Marco Spruit wants to develop a language model to improve healthcare
By making smart use of available data, the health and care of people can be substantially improved. Marco Spruit wants to use language and machine learning in the coming years to identify and solve the biggest care issues in the region of The Hague. He has been appointed Professor of Advanced Data Science in Population Health at the Leiden Institute of Advanced Computer Science (LIACS) and the Leiden University Medical Center (LUMC) on 1 December 2020.
Translational Data Science center
Spruit starts working on various projects from the LUMC-Campus The Hague. His main objective is to set up a Translational Data Science center. ‘I want to construct an authoritative language model for the Dutch healthcare sector,’ he says. ‘Analyzing Dutch language for the targeted improvement of health care is actually still in its infancy. The way a person talks says a lot about that person's mental state.’
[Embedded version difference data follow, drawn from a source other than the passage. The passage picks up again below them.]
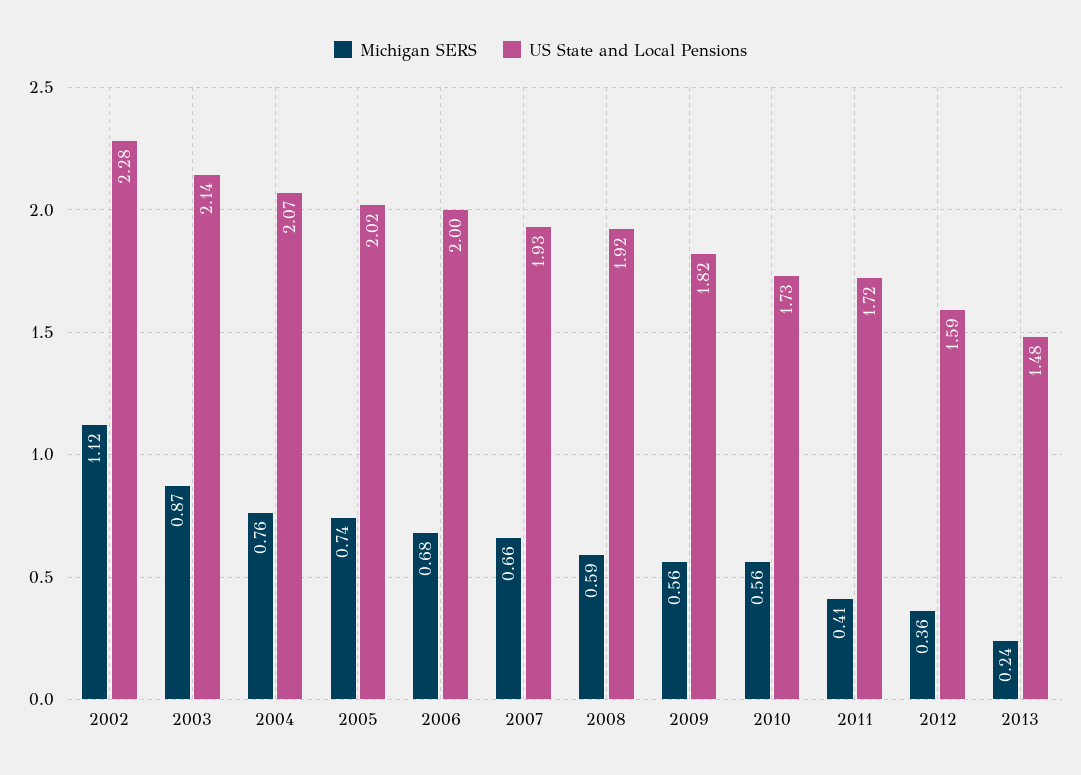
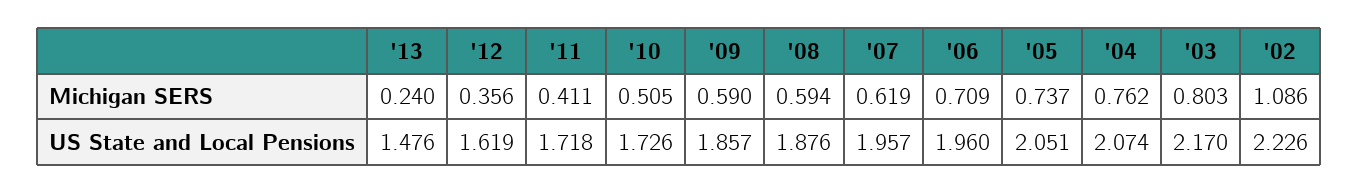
Michigan SERS, 2002: 1.12 -> 1.086
US State and Local Pensions, 2002: 2.28 -> 2.226
Michigan SERS, 2003: 0.87 -> 0.803
US State and Local Pensions, 2003: 2.14 -> 2.17
US State and Local Pensions, 2005: 2.02 -> 2.051
Michigan SERS, 2006: 0.68 -> 0.709
US State and Local Pensions, 2006: 2 -> 1.96
Michigan SERS, 2007: 0.66 -> 0.619
US State and Local Pensions, 2007: 1.93 -> 1.957
US State and Local Pensions, 2008: 1.92 -> 1.876
Michigan SERS, 2009: 0.56 -> 0.59
US State and Local Pensions, 2009: 1.82 -> 1.857
Michigan SERS, 2010: 0.56 -> 0.505
US State and Local Pensions, 2012: 1.59 -> 1.619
Natural Language Processing
Ever since the 80's, AI researchers have been trying to understand human language skills by connecting the neural and logical approaches of Natural Language Processing. In recent years, the use of pre-trained contextual, deep-neural language models such as BERT/ClinicalBERT has taken off. These large-scale but generalized language models can then be better tuned to domain-specific language problems using Transfer Learning techniques.
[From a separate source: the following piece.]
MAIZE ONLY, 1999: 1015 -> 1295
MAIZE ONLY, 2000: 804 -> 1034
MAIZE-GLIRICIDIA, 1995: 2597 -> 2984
The text analysis methods can also be extended with other sources containing structured data. Using Multimodal Machine Learning, for example, better risk profiling and welfare detection can be calculated by combining unstructured speech and text data with structured EHR data and sensor data from wearables.
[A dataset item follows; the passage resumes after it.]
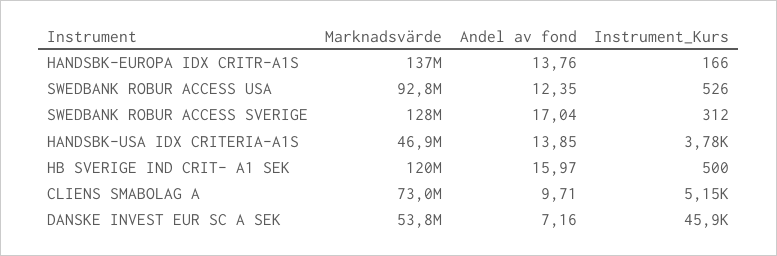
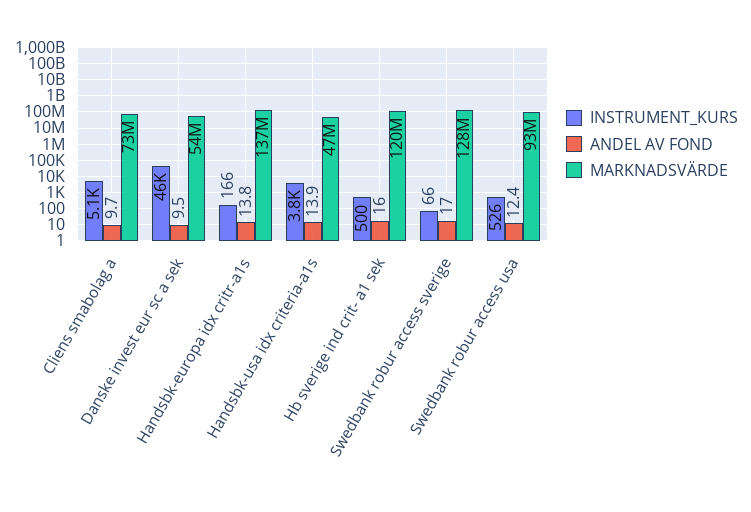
Instrument_Kurs, SWEDBANK ROBUR ACCESS SVERIGE: 312 -> 66
Andel av fond, DANSKE INVEST EUR SC A SEK: 7.16 -> 9.5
Identifying psychological problems
By developing a good language model, Spruit expects, among other things, to be able to do a lot for vulnerable elderly people. For example, a language model can help to detect psychosocial complaints in this group. ‘Imagine: we are launching an application with which elderly people can enter into conversation. On the basis of these conversations we can find out if something is wrong. People with psychological problems such as borderline and elderly people with dementia, for example, often talk about themselves in the third person. By incorporating this into the model, we know when someone needs an intervention.’
Doctors and other healthcare professionals can also use data science to make their daily work easier. Machine learning offers many possibilities for this. This drives self-learning systems, which can improve models as more data is added. According to Spruit, machine learning is at the basis of designing and implementing an open, online, self-service, patient-sensitive platform for healthcare. ‘With the help of a smart medication review, physicians are able to, for example, easier monitor which medication is and which is not successful for patients. If you have a good overview of this, you can reduce incorrect medication and start different medication methods where necessary," explains Spruit.
Under the title Translational Data Science he is therefore investigating how Dutch healthcare processes can be improved reliably using data science technologies. According to him it's mainly about knowing what you're doing, and being able to interpret and reproduce results meaningfully. ‘Data can be interpreted in many different ways. That is why it is so important that learning models are set up with which we can interpret the data properly and take the right actions.’